Overall, the main issue confronting stocks right now is that the recent rally has not been led by small and mid-cap growth stocks, as is typically the case in healthy markets. This is best summarized with the graph below, which is a snapshot of the IBD (Investors Business Daily) "85/85 Index." This index is comprised of stocks that rank in the top 15% of all stocks, both technically and fundamentally. This is a growth index, primarily comprised of small and mid-cap stocks. While the S&P 500 has pushed higher the past few days, notice the 85/85 Index has gone nowhere:


source: DailyGraphs.com

As the graph above indicates, leading small and mid-cap growth stocks have pretty much remained stagnant, despite the rally in the broad market of the past few days. This means the rally has been primarily led by established, large-gap stocks. But, there's even a problem with those large-cap stocks that have been rallying as well...they are mostly dogs.

Last night, we ran a proprietary stock scan that compared yesterday's (August 7) closing prices of stocks that comprise large-cap Russell 1000 Index versus their closing prices of three days prior. Out of the top 50 individual largest percentage gaining stocks during this period, we found that 43 of those 50 stocks (86%) started their rallies from below major tehnical resistance of their 200-day moving averages. Put simply, this means that most of the stocks that have been rallying in recent days have been "junk off the bottom" plays. Since our stock trading strategy focuses on buying breakouts and pullbacks of strong, uptrending, there remains a lack of quality, momentum-driven ETFs and stocks to buy for short-term trading. Further, the fact that small and mid-cap stocks continue to lag remains a concern.

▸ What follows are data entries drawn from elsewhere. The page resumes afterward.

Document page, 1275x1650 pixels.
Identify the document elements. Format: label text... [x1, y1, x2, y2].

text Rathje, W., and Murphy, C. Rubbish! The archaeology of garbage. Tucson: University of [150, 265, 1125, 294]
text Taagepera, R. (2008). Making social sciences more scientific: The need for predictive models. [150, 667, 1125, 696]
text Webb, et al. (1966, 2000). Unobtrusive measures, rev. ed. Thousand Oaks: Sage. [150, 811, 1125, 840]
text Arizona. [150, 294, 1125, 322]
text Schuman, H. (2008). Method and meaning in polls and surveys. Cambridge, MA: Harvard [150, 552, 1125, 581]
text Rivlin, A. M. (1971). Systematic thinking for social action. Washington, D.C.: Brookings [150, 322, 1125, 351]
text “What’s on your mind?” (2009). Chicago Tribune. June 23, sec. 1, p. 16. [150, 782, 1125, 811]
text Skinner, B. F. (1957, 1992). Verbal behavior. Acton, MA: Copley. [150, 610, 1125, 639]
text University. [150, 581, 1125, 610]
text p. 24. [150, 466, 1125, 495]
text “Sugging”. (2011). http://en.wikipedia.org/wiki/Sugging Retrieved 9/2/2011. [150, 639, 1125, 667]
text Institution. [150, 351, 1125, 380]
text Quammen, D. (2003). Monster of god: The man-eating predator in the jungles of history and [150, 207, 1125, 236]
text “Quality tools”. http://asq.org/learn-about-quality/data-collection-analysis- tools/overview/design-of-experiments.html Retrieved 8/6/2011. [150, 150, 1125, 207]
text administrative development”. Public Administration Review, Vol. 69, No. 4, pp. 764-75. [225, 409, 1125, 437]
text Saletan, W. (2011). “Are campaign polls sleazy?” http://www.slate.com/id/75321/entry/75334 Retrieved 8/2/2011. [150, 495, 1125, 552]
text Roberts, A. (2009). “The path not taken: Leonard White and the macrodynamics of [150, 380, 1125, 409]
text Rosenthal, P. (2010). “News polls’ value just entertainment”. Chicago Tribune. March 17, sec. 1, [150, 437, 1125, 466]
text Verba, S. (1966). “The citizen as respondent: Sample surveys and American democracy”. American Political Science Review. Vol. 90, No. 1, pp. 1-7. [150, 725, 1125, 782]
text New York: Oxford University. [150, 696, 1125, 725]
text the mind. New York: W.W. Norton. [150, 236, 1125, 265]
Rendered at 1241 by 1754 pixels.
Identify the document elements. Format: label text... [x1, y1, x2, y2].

Additionally, it is important to note that several of the broad-based indexes are at or nearing key resistance levels on their daily charts. Yesterday, for example, the PowerShares Nasdaq 100 ETF ($QQQ), a popular ETF proxy for the Nasdaq 100 Index, rallied into resistance of the upper trend line of its ascending trend channel, then sold off to close in the middle of its intraday range. As such, yesterday's high should now serve as a significant near-term resistance level for QQQ, which could lead to at least several days of sideways consolidation or price retracement. If QQQ moves above this key resistance level, there is still additional horizontal price resistance at $67.70 and $68.60 (the dashed black lines on the chart below). Should QQQ pull back from its current level, it should find near-term support near $65.25 (the recent breakout level), $64.50 (20-day EMA), and $63.40 (50-day MA):



Like $QQQ, the S&P 500 SPDR ($SPY), an ETF that represents the benchmark S&P 500 Index, has also found resistance near the upper trend line of its trend channel. However, $SPY found resistance just below this key mark. Above yesterday's high, $SPY may find major price resistance from the $141.50 to $142.10 area (upper channel of its trendline and horizontal price resistance, respectively). On a pullback, SPY has support at its 20-day EMA ($137.12), its previous "swing low" of $135.50 and convergence of its lower trendline, and at its 50-day MA ($134.30):



Based on the two chart patterns above, it's apparent the broad market may be approaching a "moment of truth." The reaction to the major indices as they test these resistance levels may set the tone for the stock market's trend for the rest of the year. As short-term swing traders, we assess price action one day at a time, and are not interested in making predictions. Nevertheless, a lot could change for the better with just a few days of convincing, bullish price action. In particular, substantial, higher volume gains among leading small and mid-cap growth stocks would be especially positive. But until happens, our intermediate-term market timing model remains neutral.

This afternoon, we discussed the commentary above, in a live event, in more detail. If interested, the video recording of this live event is available at this YouTube link (view full screen and select HD mode for best quality). Before you start aggressively buying stocks right now, you may want to invest the time watching this video. Enjoy.
 

numbertea

Well-known member
257 9
Always looking for the breakout myself. The qqq is definitely at a critical point. Either way something has to happen. If it goes down strong I will get in the one showing the best relative strength. Something is always going up. Be happy!
 

morpheustrading

Active member
166 3
Indeed. $QQQ is now within just a few cents of testing major horizontal price resistance of its late March/early April highs. Could be the "make it or break it" level. But as always, we trade the market's reaction, rather than trying to anticipate what might happen. Just good to be prepared either way.

Always looking for the breakout myself. The qqq is definitely at a critical point. Either way something has to happen. If it goes down strong I will get in the one showing the best relative strength. Something is always going up. Be happy!